Dans mon poème préféré, le jaune-orangé du safran contraste fortement avec le bleu ciel de l'océan (cf. pp 46 et 48) et l'amour de la mer est ainsi sans limite. Il rime bien avec « folie » : « Dans un moment bleu ciel/ Il y eut l'océan/ Et les vagues de sable mourant sur les pieds/ Ondulations ténues, talisman aux poignets// Puis il y eut l'outremer qui broie la dune et se rit des équilibres/ Ronde ensorcelée sous l'emprise du chamelier// L'ombre vint avec les frimas de la raison/ le bleu s'évanouit dans un tapis d'inconscience// Sur ta façade se brisent mes folies » (p. 46). Ce poème incandescent, puisque la luminosité atteint une telle intensité que l'on s'évanouit littéralement, instaure un beau dialogue de couleurs avec le suivant de l'anthologie : « Une lame effilée de lune/ Frappe le carreau/ Chasse la raison// Les refrains frissonnent dans une nuit safran/ Et se brisent sur le grain du roseau ». Des images graciles et solides à la fois qui se savourent lentement.

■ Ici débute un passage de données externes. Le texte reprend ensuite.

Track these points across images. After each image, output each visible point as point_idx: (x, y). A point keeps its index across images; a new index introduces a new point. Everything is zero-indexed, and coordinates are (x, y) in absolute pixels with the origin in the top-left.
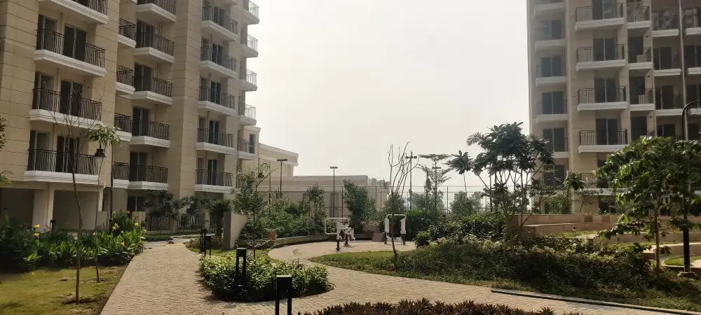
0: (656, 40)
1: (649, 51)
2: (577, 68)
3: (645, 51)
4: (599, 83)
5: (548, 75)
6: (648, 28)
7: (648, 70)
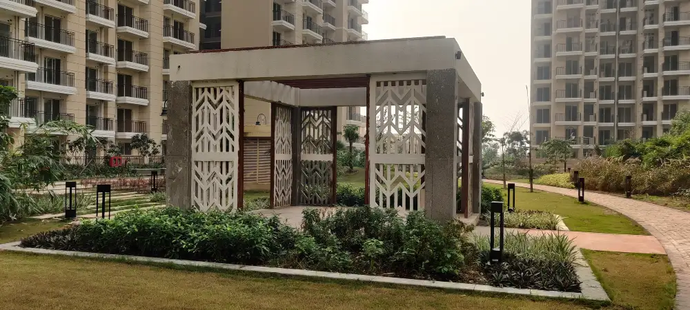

Muriel Augry sait faire en sorte que l'imaginaire du lecteur se ravive dans le blanc de la page aérée de son livre, car rares sont les poèmes qui dépassent la dizaine de vers.

Mer parfois tumultueuse, mer vue beaucoup depuis la grève maghrébine où le « chamelier » s'avance par une superbe contraction avec le désert rapproché par l'imagination.



Dans une interview accordée à Matei Visniec, Muriel Augry déclare que pour elle la poésie est un véritable canot de sauvetage. Voici donc revenue l'image aquatique, quasi ontologique du quotidien qui baigne dans des sensations purement poétiques ou, mieux dit, poétiquement pures.



Cela n'a pas dû être facile pour Raluca Vârlan-Bondor la traductrice en roumain de parvenir à ce résultat remarquable.

Dans sa préface, modestement appelée « cuvânt însoțitor » [mot d'accompagnement] Simona Modreanu signe un magnifique et si juste portrait de Muriel Augry qui nous exhorte, par le titre à la poursuite de nos propres rêves également.